Everyone’s laughing again. Except for me this time.
With rivers paving new pathways along my reddening cheeks I say to her, “maybe this is a lesson on how I speak about myself,” a lesson I truly don’t want to be true. Maybe I am a mean girl, however towards myself. With enough self hatred you can make anyone believe you are too much. Maybe that’s it, I am too much. For myself and for others. My personality being too much for others to process, so I get cast out from the friend group, the work hang outs, the group chats. Suddenly no one seems to realize that I wasn’t invited to that “girl’s night out” and no one seemed to question it either. So I sit alone at home, stewing in the mean girl rage I've learned to express and watch as the posts flood into socials from the night I wished I was having.
As I unpack my experience with girlhood, I realize I am a product of the female machine. Taught to never be enough, especially as a trans woman. Feeling secure of yourself as a woman seems to be the antithesis of being a woman, creating a multi-generational supply of self deprecating “mean girls.” Maybe we deserve the title for the trauma we undergo, wearing it like an honorable badge. A reclamation of our power.

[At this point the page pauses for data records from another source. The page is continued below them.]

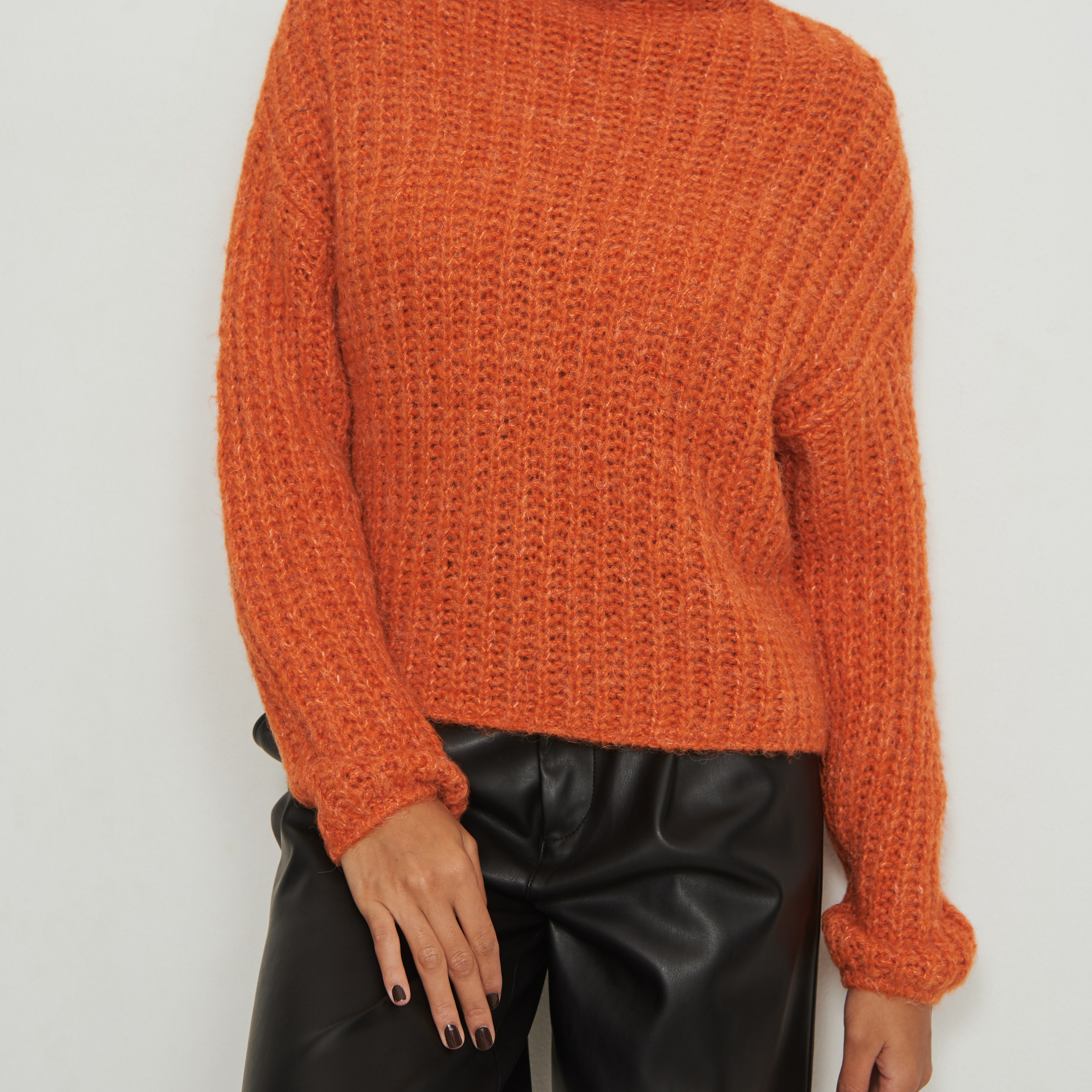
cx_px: 546
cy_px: 355
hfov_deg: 24.3
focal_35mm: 71
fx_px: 2534
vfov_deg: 24.2
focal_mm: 55
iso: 200
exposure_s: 1/160
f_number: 8
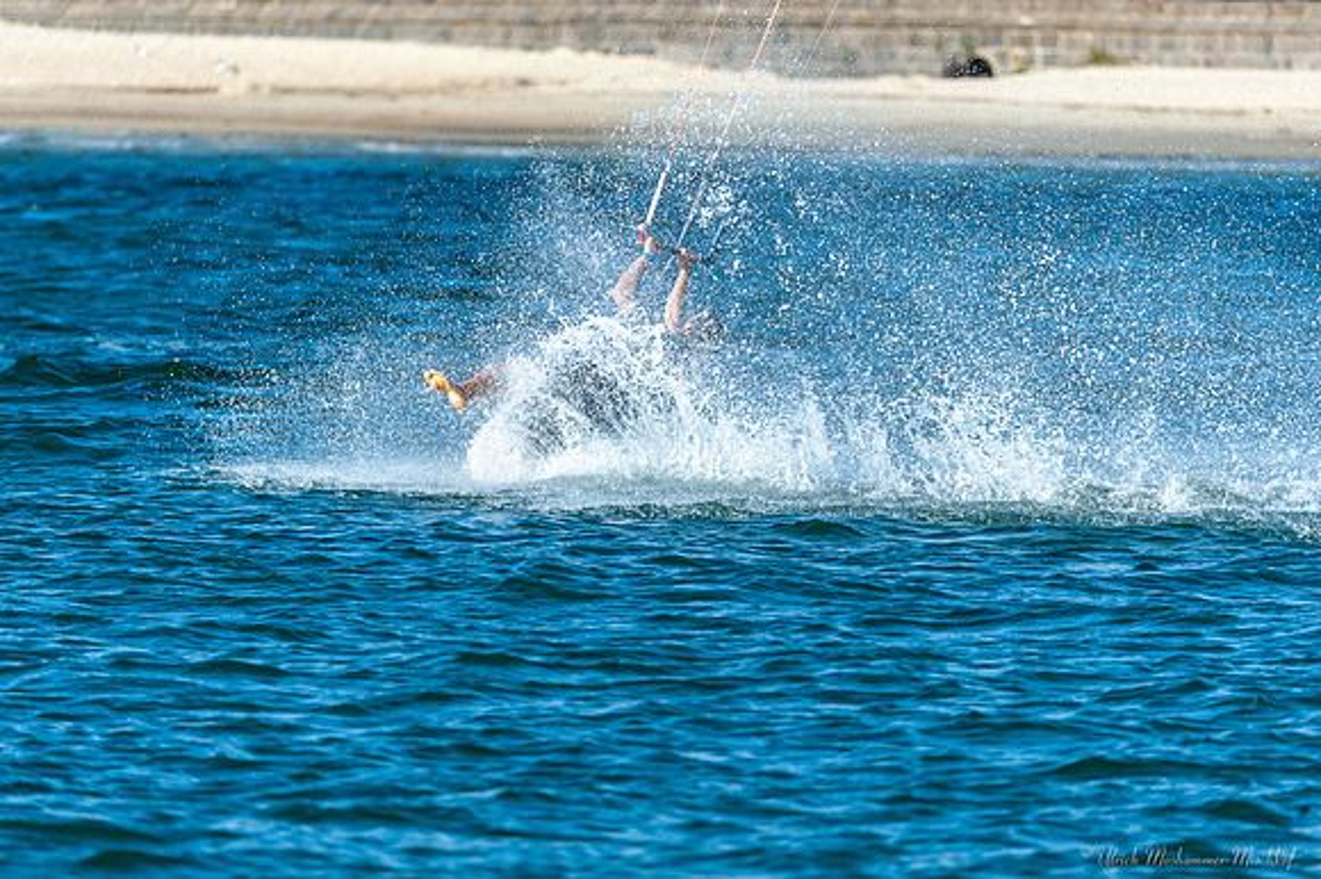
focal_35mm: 390
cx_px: 660
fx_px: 14302
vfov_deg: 3.5
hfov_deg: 5.3
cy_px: 440
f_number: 6
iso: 280
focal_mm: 390
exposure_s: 1/1000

Continuing to cry in front of my coworker, she immediately understood where these emotions stemmed from. Sympathizing and cradling me in supportive energy, to which I did not anticipate, she saw my inner child standing in front of her. A baffled little girl confused by the big feelings she’s produced. “I will never speak like that about you again, even as a joke,” she expressed. I believed her. Despite the narrative of women hating other women, I think at the deepest center of our core we don’t. We just outwardly take on the behavior of our oppressors (men) in an attempt to be taken seriously. We internalize our experiences and spit them out as newly reimagined traumas.
I leave this interaction confused on the direction I go next. My humor an integral defense mechanism against the world, but if I can dish a joke and can’t take it, am I left without that part of myself? How do I balance my emotions and sensitivities amidst new hormonal changes while staying in tact with the side of myself that loves to be brash and obnoxious. I lay restless in my anxieties and further confused on how to navigate this cruel world as a woman as I continue to allow estrogen to simulate such an experience that is so deeply feminine and sacred. Each week counting the needles as they are dropped into the red sharps bucket, and while the number of needles goes up, my girlhood becomes more and more apparent and crushing.
Had to sit with this and read it again… I’m so in awe of you!!!! Tender, beautiful, unflinching, your voice sings!